Mona Soliman : Même si le premier ministre, Saad Hariri, a démissionné pour répondre aux revendications des manifestants, la liste de ces revendications est longue. La première difficulté est la formation d’un nouveau gouvernement. On sait que cela prendra beaucoup de temps. Le gouvernement sortant a été formé après 8 mois de consultations difficiles et au prix de concessions. Or, maintenant, on est conforté à une situation plus compliquée. Les députés n’arrivent même pas à se mettre d’accord sur une date pour commencer leurs consultations pour choisir un premier ministre. Les partis sont divisés en deux fronts et chacun d’eux campe sur sa position.
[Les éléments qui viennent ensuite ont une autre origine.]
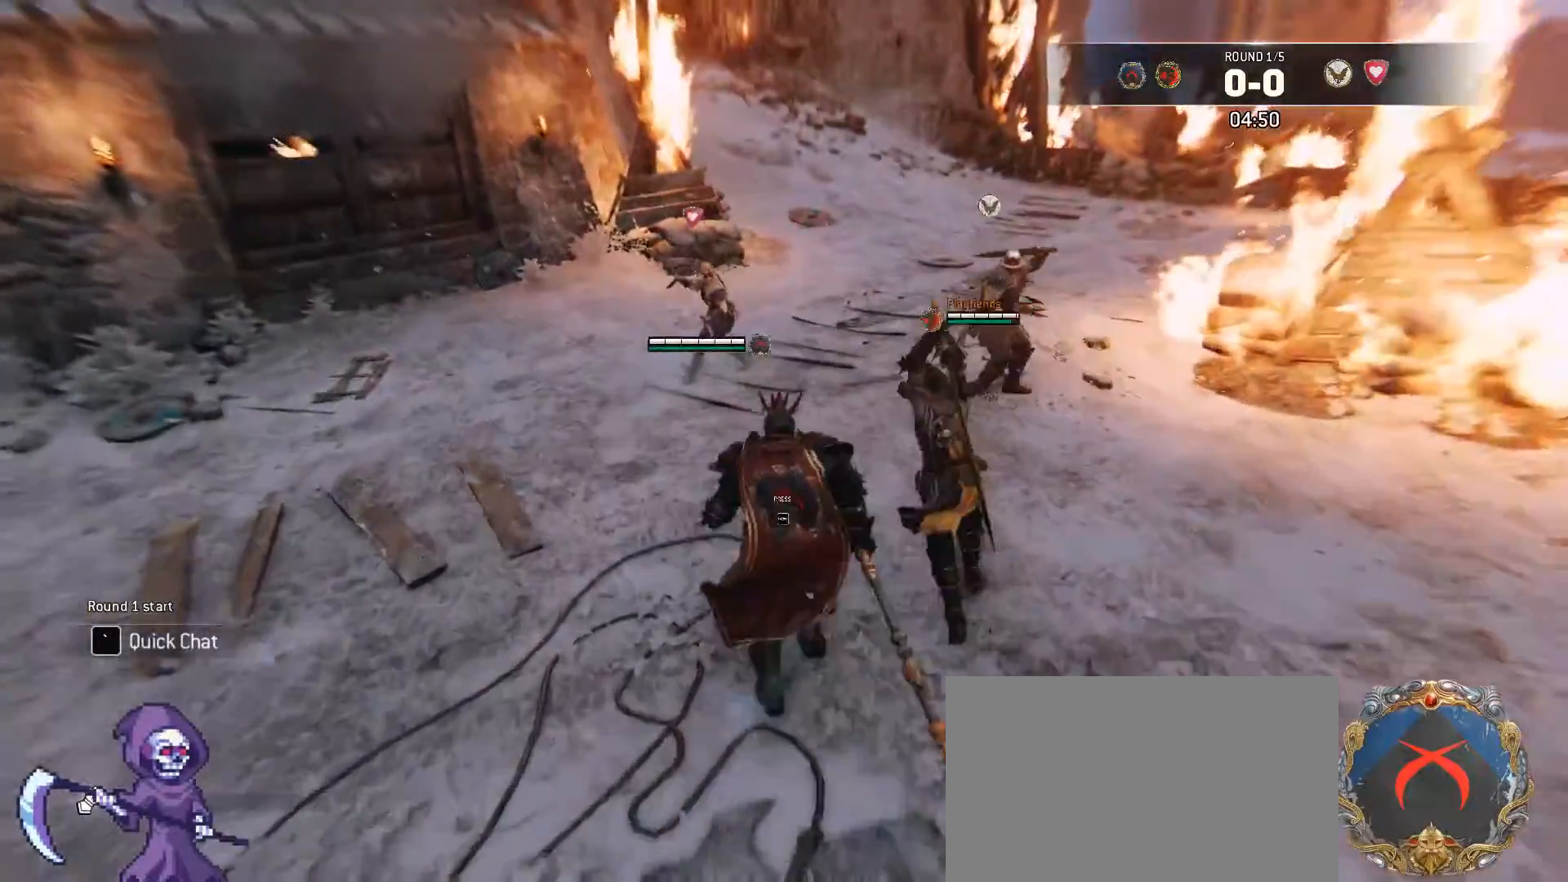
{"keys": ["ctrl", "w"], "mouse": ["right"], "events": [[217, "mouse_right", "down"], [350, "shift", "up"], [450, "ctrl", "down"]]}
Le premier camp (incluant le Courant du futur de Hariri, le Parti socialiste progressiste de Walid Joumblatt et les Forces libanaises de Samir Geagea) veut un gouvernement de technoctrates à même de trouver des solutions aux crises que traverse le pays. L’autre camp (incluant le Courant patriotique libre du président Michel Aoun, dirigé par Gebran Bassil, le mouvement Amal de Nabih Berri et le Hezbollah) veut un gouvernement de politiciens choisis sur la base des résultats des dernières législatives, pour qu’ils puissent conserver leurs acquis. Le président Michel Aoun soutient cet avis. Quant aux protestataires, qui poursuivent leur mouvement pour faire pression sur la classe politique, ils veulent des personnes de bonne réputation et capables de trouver des solutions à leurs problèmes. La communauté internationale n’intervient pas pour régler la crise et Washington soutient l’actuel régime.
— En Iraq, on a l’impression que la seule chose qui change jour après jour est le nombre de victimes. Pourquoi rien de sérieux n’est fait pour calmer l’opinion publique ?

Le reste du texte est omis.